Le pays a enregistré une baisse spectaculaire de près de 50 % de la mortalité liée à cette maladie en un an, selon les données officielles. Entre déploiement vaccinal et stratégies communautaires, Ouagadougou affiche désormais une ambition claire : l’élimination totale d’ici 2030.

 

Ouagadougou – Le nombre de décès est passé de plus de 5 000 en 2024 à environ 2 600 en 2025, soit une réduction drastique de 48 %. Parallèlement, le nombre de cas graves et de contaminations a également amorcé une courbe descendante significative. «Le nombre de décès liés au paludisme a chuté de 48% au cours de l’année 2025. C’est un résultat historique qui témoigne de l’efficacité des efforts conjugués sur le terrain», a déclaré une source officielle du ministère de la Santé.

Cette réussite n’est pas le fruit du hasard. Le Burkina Faso a été l’un des premiers pays africains à adopter à grande échelle le nouveau vaccin R21/Matrix-M, développé par l’Université d’Oxford. Le déploiement ciblé vers les enfants de moins de 5 ans — la population la plus vulnérable — a permis de réduire drastiquement les formes graves de la maladie. La stratégie anti-malaria burkinabè a également porté le nombre de moustiquaires imprégnées distribuées à 14 millions dans tout le pays.

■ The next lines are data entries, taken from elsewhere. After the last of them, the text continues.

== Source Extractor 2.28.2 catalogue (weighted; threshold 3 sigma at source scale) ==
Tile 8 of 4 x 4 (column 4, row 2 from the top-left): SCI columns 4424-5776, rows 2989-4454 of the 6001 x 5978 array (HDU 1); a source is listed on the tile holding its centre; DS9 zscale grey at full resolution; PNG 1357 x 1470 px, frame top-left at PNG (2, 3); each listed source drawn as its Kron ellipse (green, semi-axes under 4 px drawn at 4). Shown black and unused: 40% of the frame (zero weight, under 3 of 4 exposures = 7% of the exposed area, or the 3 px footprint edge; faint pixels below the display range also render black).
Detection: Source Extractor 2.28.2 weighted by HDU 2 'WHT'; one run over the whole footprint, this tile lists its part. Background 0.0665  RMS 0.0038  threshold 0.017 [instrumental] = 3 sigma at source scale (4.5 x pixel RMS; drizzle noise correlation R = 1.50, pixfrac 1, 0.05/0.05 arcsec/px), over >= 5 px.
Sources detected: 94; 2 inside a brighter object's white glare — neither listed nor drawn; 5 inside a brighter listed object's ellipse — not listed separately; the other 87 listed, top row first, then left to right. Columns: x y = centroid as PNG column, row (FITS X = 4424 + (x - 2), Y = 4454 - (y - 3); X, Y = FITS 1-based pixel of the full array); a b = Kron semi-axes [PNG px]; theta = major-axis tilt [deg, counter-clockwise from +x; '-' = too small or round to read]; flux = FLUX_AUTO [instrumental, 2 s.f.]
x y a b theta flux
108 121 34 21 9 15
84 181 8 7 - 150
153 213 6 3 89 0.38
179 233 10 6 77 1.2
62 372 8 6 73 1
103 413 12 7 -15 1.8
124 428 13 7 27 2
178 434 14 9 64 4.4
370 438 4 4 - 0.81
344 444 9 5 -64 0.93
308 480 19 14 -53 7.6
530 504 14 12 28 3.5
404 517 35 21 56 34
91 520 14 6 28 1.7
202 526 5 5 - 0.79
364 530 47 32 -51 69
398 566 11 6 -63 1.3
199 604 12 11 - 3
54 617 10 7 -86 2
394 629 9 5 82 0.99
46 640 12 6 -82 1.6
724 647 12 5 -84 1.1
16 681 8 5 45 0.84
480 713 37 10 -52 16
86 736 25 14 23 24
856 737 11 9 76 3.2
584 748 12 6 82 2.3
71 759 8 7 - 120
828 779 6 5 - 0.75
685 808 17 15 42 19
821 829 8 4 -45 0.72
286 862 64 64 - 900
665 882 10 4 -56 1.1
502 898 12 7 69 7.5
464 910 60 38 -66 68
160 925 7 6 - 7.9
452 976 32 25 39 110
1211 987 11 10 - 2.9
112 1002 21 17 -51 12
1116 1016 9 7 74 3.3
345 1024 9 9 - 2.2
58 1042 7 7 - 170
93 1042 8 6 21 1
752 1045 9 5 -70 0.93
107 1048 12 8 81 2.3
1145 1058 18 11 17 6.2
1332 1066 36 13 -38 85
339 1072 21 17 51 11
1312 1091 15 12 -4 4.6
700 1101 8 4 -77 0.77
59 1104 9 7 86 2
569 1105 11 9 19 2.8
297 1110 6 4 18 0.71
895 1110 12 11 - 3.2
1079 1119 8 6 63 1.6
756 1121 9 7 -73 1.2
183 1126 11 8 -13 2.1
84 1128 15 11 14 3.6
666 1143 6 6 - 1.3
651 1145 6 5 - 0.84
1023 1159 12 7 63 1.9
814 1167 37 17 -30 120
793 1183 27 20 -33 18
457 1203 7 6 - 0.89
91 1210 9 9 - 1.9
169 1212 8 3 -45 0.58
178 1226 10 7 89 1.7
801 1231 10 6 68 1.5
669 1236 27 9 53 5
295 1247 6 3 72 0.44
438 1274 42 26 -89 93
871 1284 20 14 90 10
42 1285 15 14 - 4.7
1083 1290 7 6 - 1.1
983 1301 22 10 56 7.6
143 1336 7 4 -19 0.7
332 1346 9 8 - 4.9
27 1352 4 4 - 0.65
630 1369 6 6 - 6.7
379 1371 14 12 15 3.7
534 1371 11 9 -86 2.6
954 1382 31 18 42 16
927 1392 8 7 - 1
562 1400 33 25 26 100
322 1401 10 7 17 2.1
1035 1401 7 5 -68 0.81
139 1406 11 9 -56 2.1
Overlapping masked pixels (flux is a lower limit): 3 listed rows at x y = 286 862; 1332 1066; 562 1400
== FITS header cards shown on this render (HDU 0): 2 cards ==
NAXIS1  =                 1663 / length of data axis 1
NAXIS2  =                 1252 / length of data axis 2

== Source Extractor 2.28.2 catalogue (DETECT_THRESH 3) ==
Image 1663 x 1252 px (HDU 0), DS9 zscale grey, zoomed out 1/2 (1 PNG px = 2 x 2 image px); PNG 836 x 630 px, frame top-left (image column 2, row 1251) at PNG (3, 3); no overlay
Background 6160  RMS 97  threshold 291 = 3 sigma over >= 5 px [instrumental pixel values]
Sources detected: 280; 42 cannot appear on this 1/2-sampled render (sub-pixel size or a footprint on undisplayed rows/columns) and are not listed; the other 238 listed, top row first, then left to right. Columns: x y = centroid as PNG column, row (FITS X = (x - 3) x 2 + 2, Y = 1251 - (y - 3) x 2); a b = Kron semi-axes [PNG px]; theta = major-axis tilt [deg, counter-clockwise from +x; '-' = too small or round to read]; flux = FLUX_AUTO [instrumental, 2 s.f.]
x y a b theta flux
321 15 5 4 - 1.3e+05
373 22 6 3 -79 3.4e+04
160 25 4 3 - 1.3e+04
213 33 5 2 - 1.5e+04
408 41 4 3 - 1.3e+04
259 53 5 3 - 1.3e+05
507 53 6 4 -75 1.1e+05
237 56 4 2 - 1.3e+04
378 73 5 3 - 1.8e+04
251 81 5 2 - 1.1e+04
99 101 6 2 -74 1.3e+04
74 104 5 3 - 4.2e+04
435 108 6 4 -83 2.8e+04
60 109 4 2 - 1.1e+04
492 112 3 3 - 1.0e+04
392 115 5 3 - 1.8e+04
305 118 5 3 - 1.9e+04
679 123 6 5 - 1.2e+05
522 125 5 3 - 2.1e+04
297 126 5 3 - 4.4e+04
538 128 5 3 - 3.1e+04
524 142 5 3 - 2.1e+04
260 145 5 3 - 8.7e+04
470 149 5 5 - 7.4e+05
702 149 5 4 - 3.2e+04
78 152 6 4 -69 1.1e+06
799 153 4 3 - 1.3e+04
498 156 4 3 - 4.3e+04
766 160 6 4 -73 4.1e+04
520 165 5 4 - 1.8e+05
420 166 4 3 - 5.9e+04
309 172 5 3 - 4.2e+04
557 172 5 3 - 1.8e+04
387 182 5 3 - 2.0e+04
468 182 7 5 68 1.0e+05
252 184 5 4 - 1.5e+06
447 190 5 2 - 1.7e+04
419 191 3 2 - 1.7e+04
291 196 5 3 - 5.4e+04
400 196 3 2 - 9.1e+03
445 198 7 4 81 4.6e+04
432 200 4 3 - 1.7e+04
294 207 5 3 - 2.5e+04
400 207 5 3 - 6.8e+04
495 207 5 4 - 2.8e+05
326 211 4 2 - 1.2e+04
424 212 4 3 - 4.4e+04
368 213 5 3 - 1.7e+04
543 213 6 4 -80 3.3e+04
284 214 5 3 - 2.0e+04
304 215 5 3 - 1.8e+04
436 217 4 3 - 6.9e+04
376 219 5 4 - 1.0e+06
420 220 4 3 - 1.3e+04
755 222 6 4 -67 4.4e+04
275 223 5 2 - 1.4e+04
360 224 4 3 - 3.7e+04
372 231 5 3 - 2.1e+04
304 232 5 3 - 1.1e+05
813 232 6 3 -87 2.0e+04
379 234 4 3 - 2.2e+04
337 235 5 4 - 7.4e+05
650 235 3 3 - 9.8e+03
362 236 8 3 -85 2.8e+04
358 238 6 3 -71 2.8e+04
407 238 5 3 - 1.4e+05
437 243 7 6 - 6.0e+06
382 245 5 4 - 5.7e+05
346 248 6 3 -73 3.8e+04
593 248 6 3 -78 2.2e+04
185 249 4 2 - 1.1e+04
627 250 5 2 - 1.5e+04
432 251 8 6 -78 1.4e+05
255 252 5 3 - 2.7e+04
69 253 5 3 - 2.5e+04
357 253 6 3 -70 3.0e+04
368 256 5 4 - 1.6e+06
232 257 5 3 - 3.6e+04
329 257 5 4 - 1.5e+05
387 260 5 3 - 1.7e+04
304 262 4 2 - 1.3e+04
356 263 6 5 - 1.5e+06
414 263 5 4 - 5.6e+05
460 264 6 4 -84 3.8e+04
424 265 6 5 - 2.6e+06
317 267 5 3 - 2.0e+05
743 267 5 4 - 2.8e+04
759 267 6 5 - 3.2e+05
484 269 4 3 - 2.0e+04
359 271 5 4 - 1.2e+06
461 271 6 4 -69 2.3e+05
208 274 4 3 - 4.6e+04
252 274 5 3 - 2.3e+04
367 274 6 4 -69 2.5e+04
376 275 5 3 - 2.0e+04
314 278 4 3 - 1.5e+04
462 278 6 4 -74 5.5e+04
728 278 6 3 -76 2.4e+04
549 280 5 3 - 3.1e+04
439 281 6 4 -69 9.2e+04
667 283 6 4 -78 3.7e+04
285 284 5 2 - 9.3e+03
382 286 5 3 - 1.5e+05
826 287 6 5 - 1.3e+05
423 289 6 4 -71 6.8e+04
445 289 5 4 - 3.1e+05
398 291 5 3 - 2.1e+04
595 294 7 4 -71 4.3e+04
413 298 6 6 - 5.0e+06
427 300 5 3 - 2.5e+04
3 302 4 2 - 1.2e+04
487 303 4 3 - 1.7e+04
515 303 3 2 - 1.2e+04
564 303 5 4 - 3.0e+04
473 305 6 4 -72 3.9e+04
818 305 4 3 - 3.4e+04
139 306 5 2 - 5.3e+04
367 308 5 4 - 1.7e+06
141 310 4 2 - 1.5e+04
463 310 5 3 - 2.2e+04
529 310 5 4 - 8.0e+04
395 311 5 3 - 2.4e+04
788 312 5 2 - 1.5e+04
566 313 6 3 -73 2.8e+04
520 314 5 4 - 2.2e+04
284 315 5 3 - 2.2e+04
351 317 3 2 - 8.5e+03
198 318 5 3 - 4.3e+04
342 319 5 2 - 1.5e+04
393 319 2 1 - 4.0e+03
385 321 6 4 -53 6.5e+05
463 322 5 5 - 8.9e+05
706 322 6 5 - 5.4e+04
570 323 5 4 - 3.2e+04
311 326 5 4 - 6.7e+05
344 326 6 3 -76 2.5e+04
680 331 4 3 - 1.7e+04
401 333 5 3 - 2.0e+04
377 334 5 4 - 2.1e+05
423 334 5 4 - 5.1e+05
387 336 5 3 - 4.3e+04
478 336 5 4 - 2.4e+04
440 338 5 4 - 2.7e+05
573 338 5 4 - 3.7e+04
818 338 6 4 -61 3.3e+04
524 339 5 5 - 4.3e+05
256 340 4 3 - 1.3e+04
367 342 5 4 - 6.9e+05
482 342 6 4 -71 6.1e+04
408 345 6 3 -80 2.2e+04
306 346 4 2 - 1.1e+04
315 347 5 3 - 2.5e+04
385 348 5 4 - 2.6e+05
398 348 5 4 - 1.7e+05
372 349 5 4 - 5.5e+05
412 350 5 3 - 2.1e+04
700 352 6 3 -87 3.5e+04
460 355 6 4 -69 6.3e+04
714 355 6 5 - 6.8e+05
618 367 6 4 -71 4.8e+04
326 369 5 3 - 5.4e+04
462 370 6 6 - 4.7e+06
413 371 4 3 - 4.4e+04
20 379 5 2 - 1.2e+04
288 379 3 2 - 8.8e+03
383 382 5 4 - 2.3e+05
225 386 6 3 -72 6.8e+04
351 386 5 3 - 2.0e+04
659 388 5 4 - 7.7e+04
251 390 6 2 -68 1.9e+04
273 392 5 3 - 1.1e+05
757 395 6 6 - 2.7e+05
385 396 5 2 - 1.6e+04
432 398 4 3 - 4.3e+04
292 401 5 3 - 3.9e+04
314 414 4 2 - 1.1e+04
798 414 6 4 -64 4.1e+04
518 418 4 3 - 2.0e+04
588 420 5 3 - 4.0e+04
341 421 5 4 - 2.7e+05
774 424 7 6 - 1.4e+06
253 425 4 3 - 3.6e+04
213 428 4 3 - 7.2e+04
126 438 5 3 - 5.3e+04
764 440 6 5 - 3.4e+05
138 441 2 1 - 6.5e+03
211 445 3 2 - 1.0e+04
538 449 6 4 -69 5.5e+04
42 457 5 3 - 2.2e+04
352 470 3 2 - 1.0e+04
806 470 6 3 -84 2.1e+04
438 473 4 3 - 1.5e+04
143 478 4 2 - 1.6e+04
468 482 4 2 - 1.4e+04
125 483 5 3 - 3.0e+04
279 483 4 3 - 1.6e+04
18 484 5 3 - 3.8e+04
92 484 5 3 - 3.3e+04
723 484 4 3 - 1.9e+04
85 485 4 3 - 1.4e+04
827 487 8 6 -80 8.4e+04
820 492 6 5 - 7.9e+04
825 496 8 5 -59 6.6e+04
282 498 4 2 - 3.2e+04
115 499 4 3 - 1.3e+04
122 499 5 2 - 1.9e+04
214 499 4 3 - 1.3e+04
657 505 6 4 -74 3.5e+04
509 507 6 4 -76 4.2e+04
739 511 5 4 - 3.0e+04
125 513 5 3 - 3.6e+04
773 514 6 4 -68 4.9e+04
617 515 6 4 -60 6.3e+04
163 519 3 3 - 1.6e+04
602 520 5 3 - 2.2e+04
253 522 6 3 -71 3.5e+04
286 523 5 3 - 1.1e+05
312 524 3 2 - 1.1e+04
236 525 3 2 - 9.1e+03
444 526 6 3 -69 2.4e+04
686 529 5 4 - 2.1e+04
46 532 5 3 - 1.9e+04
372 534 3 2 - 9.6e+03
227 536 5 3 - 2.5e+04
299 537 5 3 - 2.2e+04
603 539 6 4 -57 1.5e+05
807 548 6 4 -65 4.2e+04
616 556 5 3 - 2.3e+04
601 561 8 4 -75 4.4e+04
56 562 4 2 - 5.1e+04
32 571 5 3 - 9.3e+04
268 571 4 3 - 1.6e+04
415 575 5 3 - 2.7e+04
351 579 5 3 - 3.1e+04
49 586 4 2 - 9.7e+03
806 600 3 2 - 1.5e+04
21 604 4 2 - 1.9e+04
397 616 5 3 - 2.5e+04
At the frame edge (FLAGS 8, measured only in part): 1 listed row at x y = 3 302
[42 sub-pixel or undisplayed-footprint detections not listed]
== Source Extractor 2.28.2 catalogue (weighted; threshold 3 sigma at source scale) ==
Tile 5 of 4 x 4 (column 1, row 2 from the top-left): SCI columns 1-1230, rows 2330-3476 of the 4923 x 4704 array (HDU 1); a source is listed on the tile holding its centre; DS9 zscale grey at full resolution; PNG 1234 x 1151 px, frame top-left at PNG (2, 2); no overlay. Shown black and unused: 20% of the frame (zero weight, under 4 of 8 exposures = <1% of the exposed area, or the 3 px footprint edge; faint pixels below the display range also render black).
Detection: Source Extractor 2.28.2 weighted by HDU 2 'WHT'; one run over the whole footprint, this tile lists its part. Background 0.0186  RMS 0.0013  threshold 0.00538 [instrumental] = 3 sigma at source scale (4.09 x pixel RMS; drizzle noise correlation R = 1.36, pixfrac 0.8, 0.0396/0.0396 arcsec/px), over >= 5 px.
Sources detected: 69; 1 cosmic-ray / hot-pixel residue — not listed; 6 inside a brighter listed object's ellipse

Au-delà des retombées sanitaires, la baisse de l’occurrence du paludisme présente des implications économiques. En effet, les dépenses liés à la prise en charge de la maladie par les ménages ont été réduites de 15 milliards FCFA. Ces performances font du Burkina Faso un exemple dans le continent africain qui concentre encore plus de 90 % des cas mondiaux de paludisme.